Supplied information:
## begin

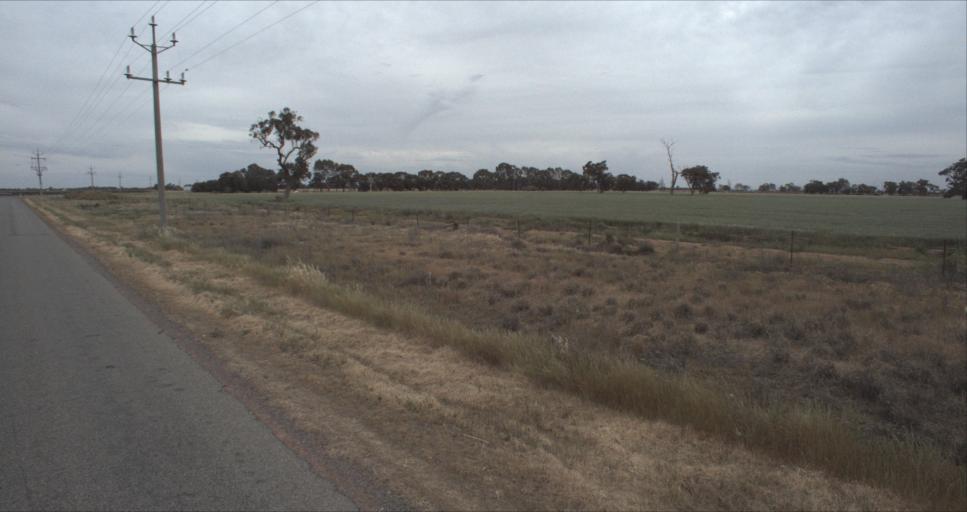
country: AU
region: New South Wales
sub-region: Leeton
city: Leeton
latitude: -34.4988
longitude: 146.4000
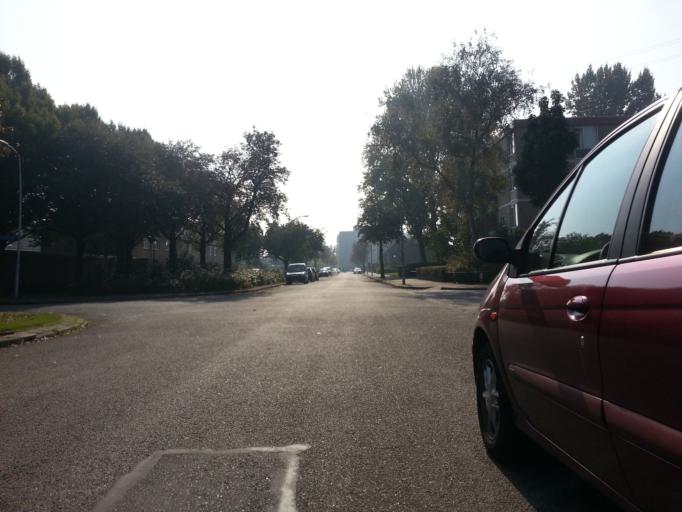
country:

## end

What you are asked to do: Turn every line of the material above into a JSON list of strings, one string per line, with blank lines dropped. Leave the pictures out.

Output of the exercise:
[
  "country: AU",
  "region: New South Wales",
  "sub-region: Leeton",
  "city: Leeton",
  "latitude: -34.4988",
  "longitude: 146.4000",
  "country:"
]